Train Jazz Agent
A TrainJazz-inspired multi-agent system that turns subway movement into an ambient, explainable jazz soundscape.
Project Overview
Real-time subway activity as an explainable jazz system
Train Jazz Agent is a TrainJazz-inspired multi-agent demo that translates live-like NYC subway movement into an ambient jazz soundscape. A transit signal layer tracks line activity, mapping agents assign instruments, and an AI conductor keeps the ensemble sparse, balanced, and explainable.
Line activity and train movement become the source data for the experience.
A decision layer interprets density, activity, and tension before shaping the mix.
Each subway line maps to an instrument family with overlapping, restrained voices.

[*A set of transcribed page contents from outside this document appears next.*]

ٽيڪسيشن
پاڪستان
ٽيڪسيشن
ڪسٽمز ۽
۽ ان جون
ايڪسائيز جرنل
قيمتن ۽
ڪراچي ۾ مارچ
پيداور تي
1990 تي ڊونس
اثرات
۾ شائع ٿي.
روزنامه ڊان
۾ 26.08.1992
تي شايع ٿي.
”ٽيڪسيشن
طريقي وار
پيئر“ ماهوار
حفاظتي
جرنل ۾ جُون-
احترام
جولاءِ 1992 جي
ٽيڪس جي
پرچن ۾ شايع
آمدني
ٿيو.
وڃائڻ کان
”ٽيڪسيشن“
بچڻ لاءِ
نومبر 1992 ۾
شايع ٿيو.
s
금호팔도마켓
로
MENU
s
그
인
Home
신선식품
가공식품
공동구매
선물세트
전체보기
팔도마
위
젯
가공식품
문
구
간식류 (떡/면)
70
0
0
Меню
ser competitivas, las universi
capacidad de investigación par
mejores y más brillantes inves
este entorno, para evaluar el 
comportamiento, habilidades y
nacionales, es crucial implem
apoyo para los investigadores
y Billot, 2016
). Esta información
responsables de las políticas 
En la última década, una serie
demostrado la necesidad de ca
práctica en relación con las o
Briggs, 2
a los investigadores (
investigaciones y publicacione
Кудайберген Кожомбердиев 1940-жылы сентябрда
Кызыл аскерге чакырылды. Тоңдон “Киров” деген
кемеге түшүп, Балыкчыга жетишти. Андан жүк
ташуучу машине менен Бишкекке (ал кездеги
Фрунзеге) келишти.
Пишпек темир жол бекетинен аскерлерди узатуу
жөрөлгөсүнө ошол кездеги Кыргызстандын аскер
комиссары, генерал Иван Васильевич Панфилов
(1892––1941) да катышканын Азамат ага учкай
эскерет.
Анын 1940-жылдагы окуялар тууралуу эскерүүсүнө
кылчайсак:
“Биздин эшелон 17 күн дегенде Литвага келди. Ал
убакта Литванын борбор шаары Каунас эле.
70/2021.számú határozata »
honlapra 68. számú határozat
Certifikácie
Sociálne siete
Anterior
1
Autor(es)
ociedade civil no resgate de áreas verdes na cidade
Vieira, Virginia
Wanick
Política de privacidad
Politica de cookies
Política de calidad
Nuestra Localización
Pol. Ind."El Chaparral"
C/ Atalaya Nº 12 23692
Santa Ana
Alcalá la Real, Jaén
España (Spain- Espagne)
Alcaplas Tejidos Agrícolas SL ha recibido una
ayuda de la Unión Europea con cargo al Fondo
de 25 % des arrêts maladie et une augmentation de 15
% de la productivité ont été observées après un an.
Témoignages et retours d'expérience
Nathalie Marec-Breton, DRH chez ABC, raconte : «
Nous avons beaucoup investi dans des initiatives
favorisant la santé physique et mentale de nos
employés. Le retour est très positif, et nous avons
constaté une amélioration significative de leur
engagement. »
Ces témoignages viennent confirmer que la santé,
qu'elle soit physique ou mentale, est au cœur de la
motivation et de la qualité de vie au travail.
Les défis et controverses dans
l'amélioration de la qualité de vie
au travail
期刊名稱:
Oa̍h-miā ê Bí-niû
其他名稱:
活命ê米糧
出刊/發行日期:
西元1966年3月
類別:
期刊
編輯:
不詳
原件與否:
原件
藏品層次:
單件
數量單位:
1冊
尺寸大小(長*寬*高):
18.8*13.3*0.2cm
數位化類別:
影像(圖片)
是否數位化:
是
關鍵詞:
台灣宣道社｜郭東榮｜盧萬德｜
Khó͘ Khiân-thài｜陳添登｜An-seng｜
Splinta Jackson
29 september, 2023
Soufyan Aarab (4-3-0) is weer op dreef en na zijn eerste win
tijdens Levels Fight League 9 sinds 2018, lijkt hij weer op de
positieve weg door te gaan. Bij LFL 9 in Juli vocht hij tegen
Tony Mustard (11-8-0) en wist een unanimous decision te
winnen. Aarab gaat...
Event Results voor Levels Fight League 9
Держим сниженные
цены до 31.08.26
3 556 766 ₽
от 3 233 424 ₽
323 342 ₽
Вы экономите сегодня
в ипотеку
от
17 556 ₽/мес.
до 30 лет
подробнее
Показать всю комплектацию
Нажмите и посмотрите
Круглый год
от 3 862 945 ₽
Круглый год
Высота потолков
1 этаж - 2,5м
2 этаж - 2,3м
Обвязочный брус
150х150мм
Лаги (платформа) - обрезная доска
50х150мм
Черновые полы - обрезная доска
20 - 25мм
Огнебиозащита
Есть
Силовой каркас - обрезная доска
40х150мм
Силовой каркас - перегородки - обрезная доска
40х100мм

Animated train dots make the soundscape explainable instead of abstract.
Problem
Operational data is hard to feel
Real-time transit data is usually shown as dashboards, tables, or alerts. This project explores a different interface pattern: using sound and motion to make a complex live system understandable, calm, and memorable.
Solution
Agents convert movement into musical behavior
Movement, mapping, and conductor agents translate line activity into overlapping musical voices. The result is not a song; it is a continuously changing audio-visual system shaped by the state of the subway network.
Architecture
Train data β agents β conductor β soundscape
The conductor layer keeps the experience from becoming raw telemetry. It adjusts density, activity, tension, phrase probability, and lead instrument family so the audio remains airy instead of chaotic.